News From the Border

Providing the news from a different front but from a war that we must win as well! I recognize the poverty and desperate conditions that many Latinos live in. We, as the USA, have a responsibility to do as much as we can to reach out to aid and assist spiritually with the Gospel and naturally with training, technology and resources. But poverty gives no one the right to break the laws of another sovereign nation.

Tuesday, November 22, 2005

Border water, sewage troubles highlighted

The Tucson Citizen

Thursday, November 17, 2005
B. POOLE
bpoole@tucsoncitizen.com

Population increases and inadequate water systems are among the top environmental concerns along the Mexico-U.S. border, an Arizona environmental official says.
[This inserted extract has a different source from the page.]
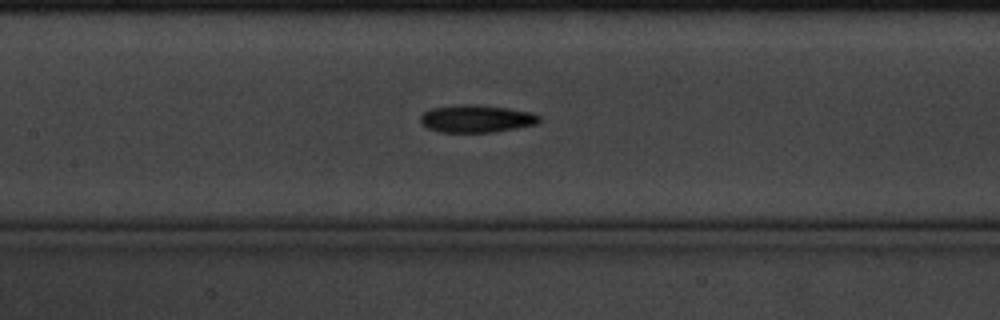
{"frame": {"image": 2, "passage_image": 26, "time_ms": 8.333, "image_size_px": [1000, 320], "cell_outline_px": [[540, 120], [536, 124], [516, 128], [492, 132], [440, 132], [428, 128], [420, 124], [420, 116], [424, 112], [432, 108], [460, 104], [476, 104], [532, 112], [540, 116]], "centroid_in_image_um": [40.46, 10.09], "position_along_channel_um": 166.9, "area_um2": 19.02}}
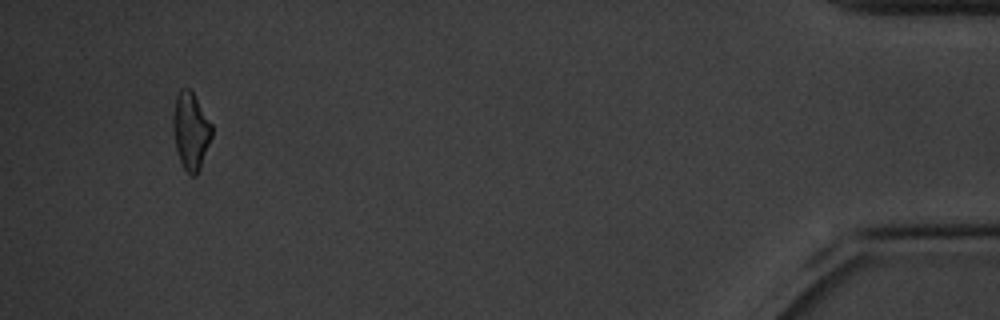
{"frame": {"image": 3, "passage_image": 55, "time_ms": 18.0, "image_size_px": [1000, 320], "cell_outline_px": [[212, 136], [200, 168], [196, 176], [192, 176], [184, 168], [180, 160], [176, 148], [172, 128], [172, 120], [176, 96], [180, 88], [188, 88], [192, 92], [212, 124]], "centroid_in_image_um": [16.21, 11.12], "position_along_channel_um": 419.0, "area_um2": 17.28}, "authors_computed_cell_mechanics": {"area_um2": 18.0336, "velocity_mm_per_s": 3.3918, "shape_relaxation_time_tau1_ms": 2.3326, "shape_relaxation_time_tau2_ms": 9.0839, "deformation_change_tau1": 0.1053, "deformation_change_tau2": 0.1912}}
The population within 60 miles of the border is growing by about 7 percent a year and is expected to double by 2025, and the influx is putting pressure on water systems in the region, especially in Mexico, said Placido dos Santos, the Arizona Department of Environmental Quality's border coordinator.

"If there's no planning and no additional water supply, there's going to be conflict," dos Santos told a group of about 20 water professionals in Tucson yesterday.

One key issue is the flow of sewage – treated and untreated – from Mexico into the United States. Because of inadequate sewer systems in Mexico, raw sewage flows from time to time into the U.S. in Naco and Nogales.

The U.S. Environmental Protection Agency has helped deal with the problem by funding chlorine tablets used to disinfect the sewage.

"In August we had some serious events, and they went through 4,000 pounds," he said.

Treated sewage flows into the U.S. through the Nogales International Waste Water Treatment Plant, which treats all of the sewage captured in Nogales, Son.

The plant recently got $59.5 million from the EPA's Border Environment Infrastructure Fund. The money will be used to help ensure that the plant's effluent, which is discharged into the Santa Cruz River, meets Arizona's environmental standards, dos Santos said.

The two nations have been working toward solving border environmental problems through several binational efforts, including Border 2012, a binational effort launched in 2002 to improve the border environment.

"This Border 2012 program is focused on environmental quality for the purpose of improving public health," dos Santos said.

In a communique released in March, Border 2012 officials highlighted a need for more stringent efforts to improve the environment for the seven Mexican and 26 American tribes within 60 miles of the border.

Though recent EPA projects have provided safe drinking water and wastewater management for more than 8,000 Indian homes in California and Arizona, conditions are worse south of the border.

Few indigenous people in the Mexican border region have access to clean water or basic sanitation, the report says. Priorities for tribal lands include seeking funds through the EPA's Tribal Border Infrastructure Program for both sides of the border. Tribal lands need about $60 million in water improvements, the report said.